Le nouveau système pti convient à la fois aux outils stationnaires et entraînés dans le revolver. La force de serrage varie de 40 kN pour le système le plus petit à 75 kN pour le plus grand, ce qui permet de transmettre un couple de 85 Nm à 12.000 min-1. A titre de comparaison: le système VDI existant permet de transmettre une force maximale de 63 Nm à10.000 min-1.

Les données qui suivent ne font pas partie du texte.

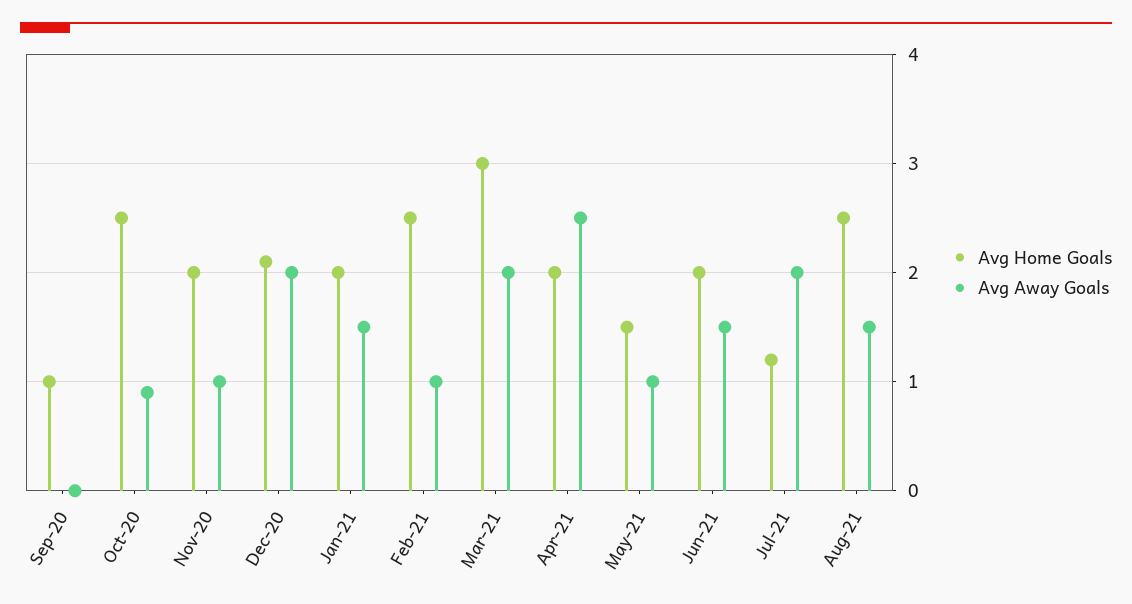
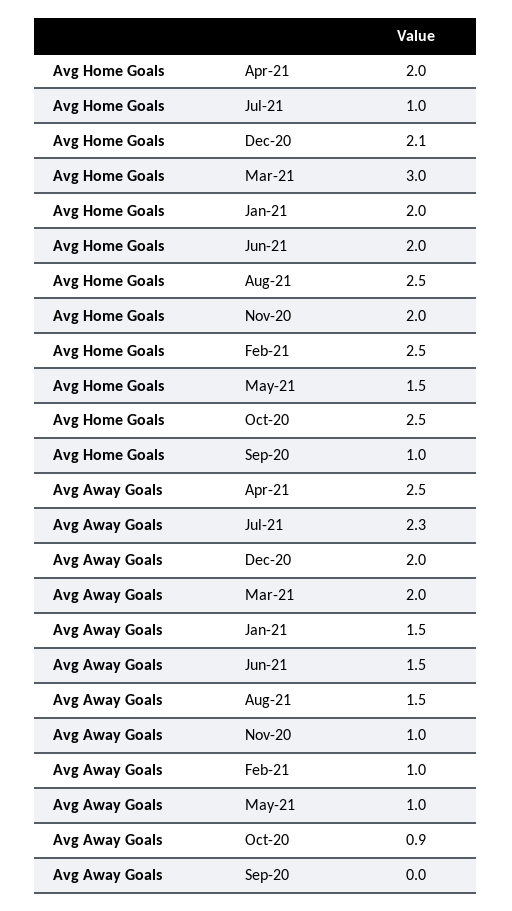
  {
    "Avg Home Goals": {
      "Sep-20": 1,
      "Oct-20": 2.5,
      "Nov-20": 2,
      "Dec-20": 2.1,
      "Jan-21": 2,
      "Feb-21": 2.5,
      "Mar-21": 3,
      "Apr-21": 2,
      "May-21": 1.5,
      "Jun-21": 2,
-     "Jul-21": 1.2,
+     "Jul-21": 1,
      "Aug-21": 2.5
    },
    "Avg Away Goals": {
      "Sep-20": 0,
      "Oct-20": 0.9,
      "Nov-20": 1,
      "Dec-20": 2,
      "Jan-21": 1.5,
      "Feb-21": 1,
      "Mar-21": 2,
      "Apr-21": 2.5,
      "May-21": 1,
      "Jun-21": 1.5,
-     "Jul-21": 2,
+     "Jul-21": 2.3,
      "Aug-21": 1.5
    }
  }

Dans le WZL, on est déjà parvenu à transmettre un couple d’entraînement de 100 Nm sur un outil de 28 mm de section. Ces résultats découlent du polygone octuple par lequel le support est placé dans le revolver. Celui-ci améliore le serrage du fait que la surface de contact totale du polygone est plus grande.
L’une des autres exigences auxquelles le nouveau standard doit satisfaire, est le guidage du lubrifiant réfrigérant à travers l’outil. Cette exigence est aussi liée aux alliages plus difficiles à usiner. En même temps, on a posé en exigence le fait que le changement d’outil doit rester facile.
Avec la nouvelle interface, des outils aussi bien longs que courts peuvent être serrés et desserrés avec seulement une clé hexagonale. Ceci résulte du tendeur flottant conçu à cet effet.
Le temps nécessaire pour changer l’outil est réduit de moitié avec la nouvelle interface par rapport à un mandrin BMT. Ce gain de temps doit compenser les investissements plus élevés. Lors de la présentation il y a quatre ans, on évoquait des coûts presque doubles par rapport à un mandrin BMT.
POUR LA FRAISEUSE
Les systèmes de changement rapide se rencontrent à l’heure actuelle aussi sur les fraiseuses. Ici, les mêmes développements en termes d’usinabilité des matériaux et des exigences de précision induisent des systèmes de changement qui résistent aux forces plus élevées. Les fabricants de machines et de broches font tout pour garder les vibrations, créées par les forces élevées pendant le processus d’usinage, hors de la machine. Le maillon le plus faible dans la chaîne est le mandrin.
Volume de copeaux plus important
Certains fabricants d’outils affirment que l’actuelle technologie d’outils, associée aux machines modernes, permet un volume de copeaux nettement plus grand, mais que l’interface entre l’outil et la broche est le facteur limitatif. En effet, cette interface doit résister aux forces élevées constantes tout en étant suffisamment rigide pour éviter le fléchissement de l’outil ou l’apparition du broutage.
Grande force de serrage et grande précision de répétabilité
Une grande force de serrage et une grande précision de répétabilité sont les deux concepts-clés. Un tel système de changement rapide qui est vendu depuis plus de vingt ans pour les fraiseuses, est constitué d’une unité de serrage et d’une tête pour l’outil coupant. A l’origine, ce système a été conçu pour Boeing, mais il est disponible librement pour bien d’autres marques de machines usuelles depuis des années. Sur un tel système, il s’agit de pouvoir transmettre le couple de la broche sur l’outil tout en conservant la rigidité du système total. Les fraises à tige sont désavantagées, parce que ce sont le plus souvent déjà des outils plus longs. Plus les surfaces de contact sont nombreuses, plus la rigidité est grande et plus le débit de copeaux réalisable est grand (Material Removal Rate, MRR).